TASK ITEM:
For the string "Number", search the entries below and copy every line where it appears.

THE DATA Start Marker

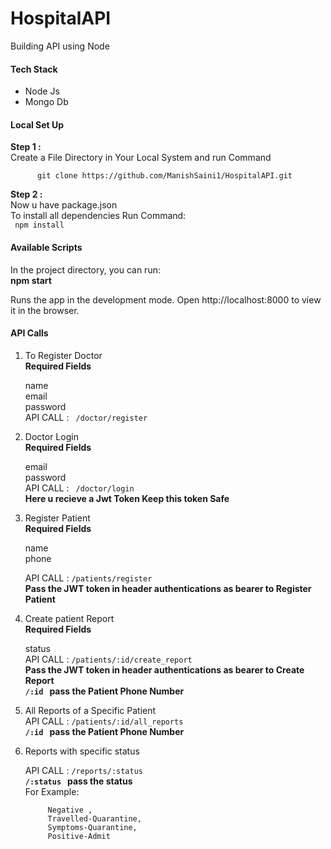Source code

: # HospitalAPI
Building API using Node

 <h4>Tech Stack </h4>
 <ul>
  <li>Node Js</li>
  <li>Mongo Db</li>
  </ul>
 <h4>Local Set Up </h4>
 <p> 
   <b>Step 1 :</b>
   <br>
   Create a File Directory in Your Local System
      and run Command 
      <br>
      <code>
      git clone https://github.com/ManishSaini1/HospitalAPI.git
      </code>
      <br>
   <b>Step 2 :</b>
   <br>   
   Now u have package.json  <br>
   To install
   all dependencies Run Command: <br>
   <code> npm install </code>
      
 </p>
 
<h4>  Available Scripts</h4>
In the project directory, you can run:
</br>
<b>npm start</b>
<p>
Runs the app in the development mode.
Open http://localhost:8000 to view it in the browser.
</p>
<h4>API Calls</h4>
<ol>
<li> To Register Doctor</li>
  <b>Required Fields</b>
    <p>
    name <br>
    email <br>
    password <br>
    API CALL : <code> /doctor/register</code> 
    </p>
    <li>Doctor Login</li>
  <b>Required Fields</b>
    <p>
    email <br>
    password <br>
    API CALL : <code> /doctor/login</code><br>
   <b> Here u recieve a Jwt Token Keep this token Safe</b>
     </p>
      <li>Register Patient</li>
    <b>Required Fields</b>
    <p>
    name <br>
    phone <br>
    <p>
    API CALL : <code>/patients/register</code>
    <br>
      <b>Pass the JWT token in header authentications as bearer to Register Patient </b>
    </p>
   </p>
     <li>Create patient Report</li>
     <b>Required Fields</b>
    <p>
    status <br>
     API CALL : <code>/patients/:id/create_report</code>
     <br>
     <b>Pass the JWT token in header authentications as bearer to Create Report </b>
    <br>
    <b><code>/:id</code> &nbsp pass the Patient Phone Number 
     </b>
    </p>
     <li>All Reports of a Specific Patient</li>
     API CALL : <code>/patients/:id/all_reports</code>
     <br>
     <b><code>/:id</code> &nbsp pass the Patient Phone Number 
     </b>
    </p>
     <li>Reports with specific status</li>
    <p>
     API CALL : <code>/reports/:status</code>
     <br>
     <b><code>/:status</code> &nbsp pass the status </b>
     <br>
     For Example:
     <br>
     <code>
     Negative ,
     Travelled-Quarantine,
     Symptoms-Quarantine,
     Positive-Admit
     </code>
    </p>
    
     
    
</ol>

THE DATA End Marker

SOLUTION FOR THIS PROBLEM:
    <b><code>/:id</code> &nbsp pass the Patient Phone Number 
     <b><code>/:id</code> &nbsp pass the Patient Phone Number 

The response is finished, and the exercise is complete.